While many families have just begun to think about heading back to school, the specialists at PACER’s Simon Technology Center have spent their summer meeting with families to help them find assistive technology to support their students in the coming school year.
As a former teacher, I know how hard it is for kids to transition from their summer schedule to a school routine, and to begin thinking about the rigors and stress of a school day. Here are just a few ideas and technology tools to help your child transition more successfully.
First and foremost, start practicing your child’s waking and sleeping routines anywhere from a few days to a few weeks prior to school starting. There are so many great tools available to help a student get back into the swing of things! If your child struggles with a change in routine, try a visual schedule that lists each step using photographs or picture symbols from a software program like Boardmaker or the online visual engine tool from Connectability. If a higher tech option is a better fit, check out the apps Visual Schedule Planner by Good Karma Applications or iPrompts by HandHold Adaptive, LLC. Both of these apps provide supports like timers, visual modeling and checklists.
Many students feel tremendous amounts of stress about getting back into daily reading and writing. Why not make it fun by incorporating technology? The Tumblebooks website is geared toward elementary students and is often accessible through your public library’s website. It provides professionally narrated books with animations and word highlighting at a variety of levels. In most situations, once you locate it on your library’s website, the user will be prompted to type in the barcode number from their library card to be granted access. For reluctant or struggling readers, it takes the pressure off of students to decode and allows them to follow along and focus on listening and comprehension skills.

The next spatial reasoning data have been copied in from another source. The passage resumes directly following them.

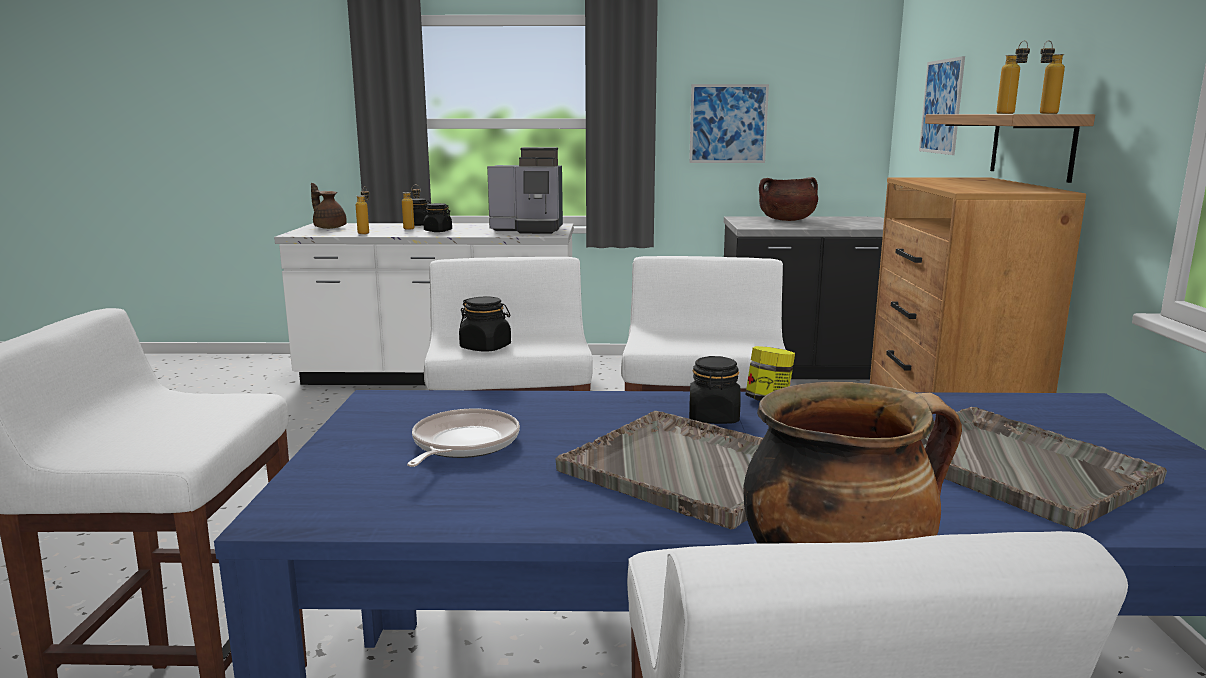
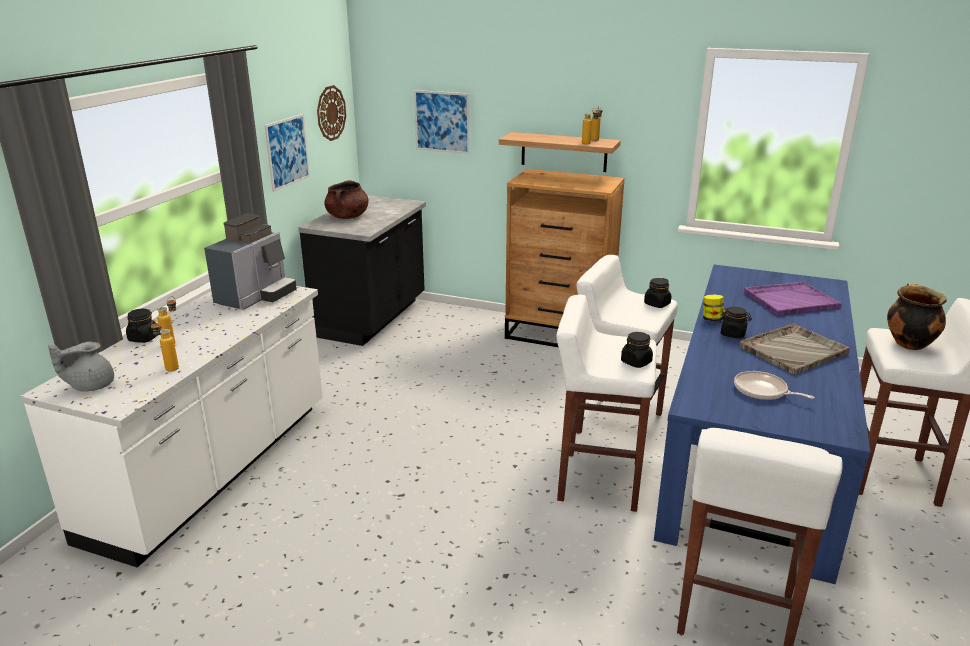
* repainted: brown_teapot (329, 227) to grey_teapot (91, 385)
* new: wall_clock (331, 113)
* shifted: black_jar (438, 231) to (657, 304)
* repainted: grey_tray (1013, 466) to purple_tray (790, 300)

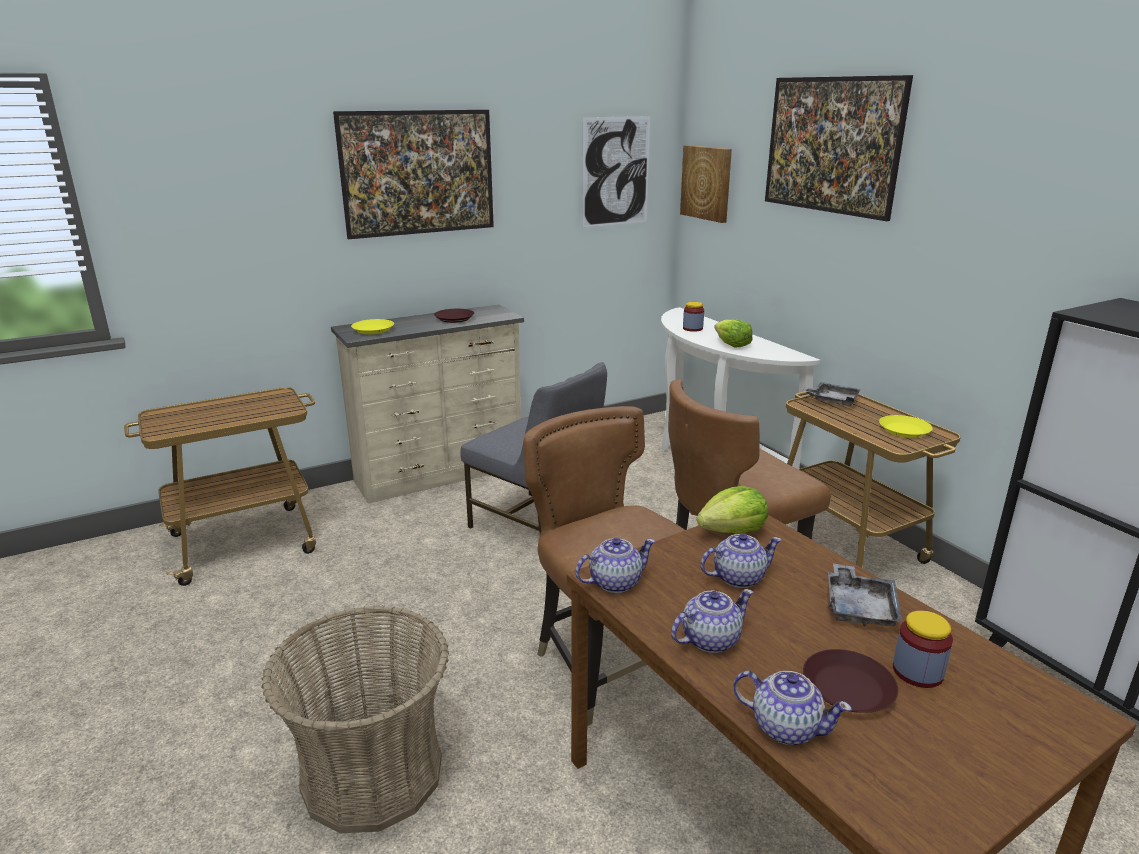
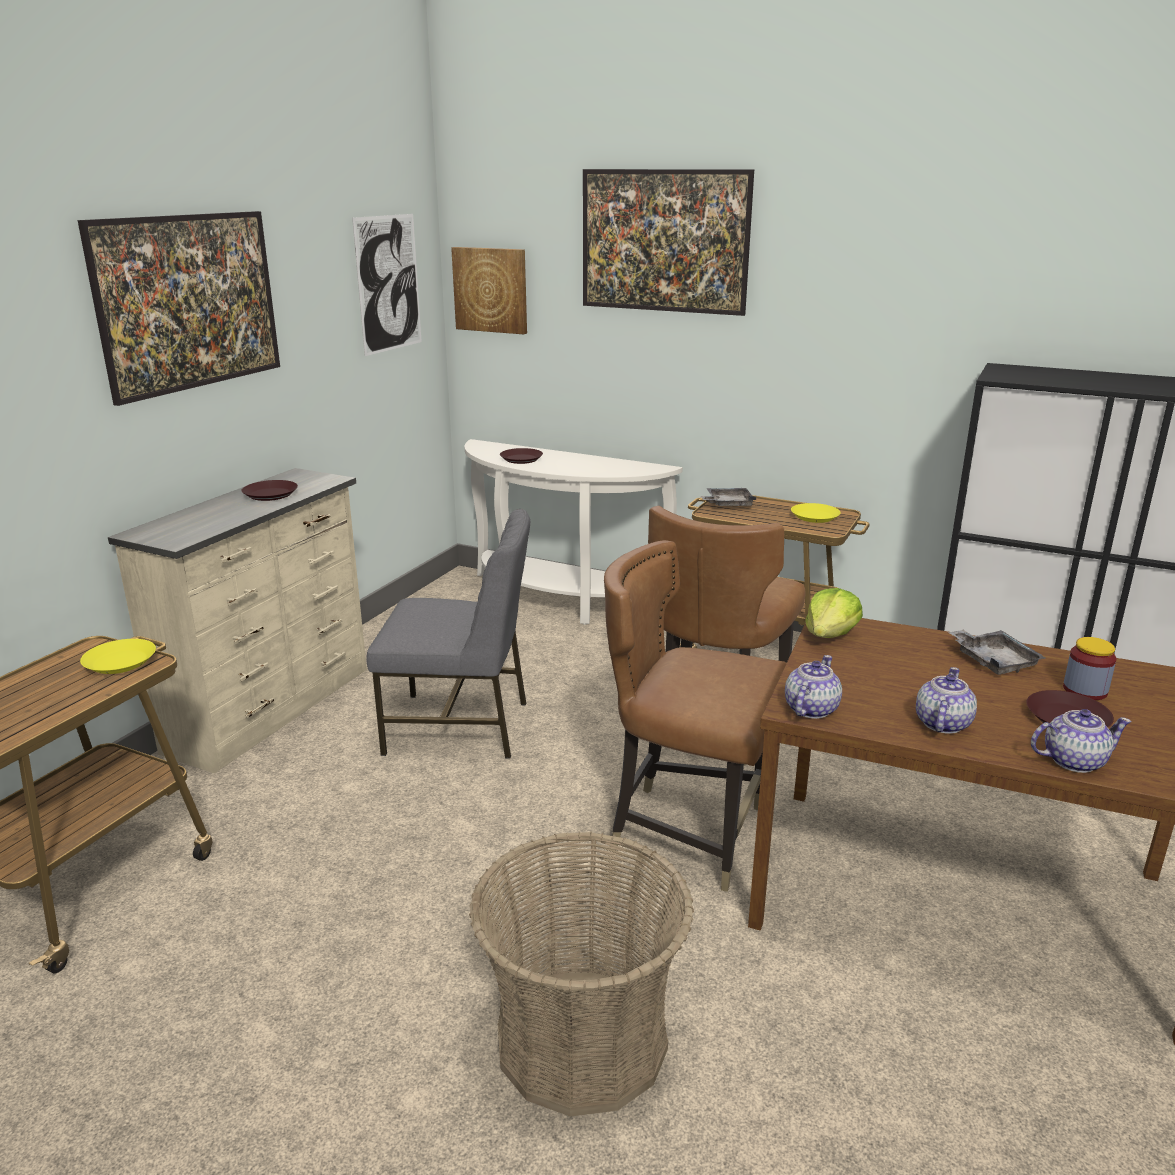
* shifted: yellow_plate (373, 330) to (121, 662)
* swapped: jar (692, 328) to brown_plate (521, 459)
* gone: teapot (737, 578)
* gone: lettuce (732, 344)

If the idea of writing creates more conflict than excitement, try experimenting with the free Dragon Dictation app by Nuance or using Co:Writer (iOS app or software) by Don Johnston. Many students benefit from speaking their ideas or using software or an application that uses word prediction. These programs don’t do the work for students, but provide support for students whose learning differences may cause frustrations and deter them from sharing their ideas. If your student struggles with knowing what to write about, check out the Write About This app by RSA Group, LLC. It’s full of great writing prompts, provides different options for support, and allows students to add photos and record themselves to practice fluency!
When barriers are broken down with the help of assistive technology, heading back to school can transform from daunting to do-able!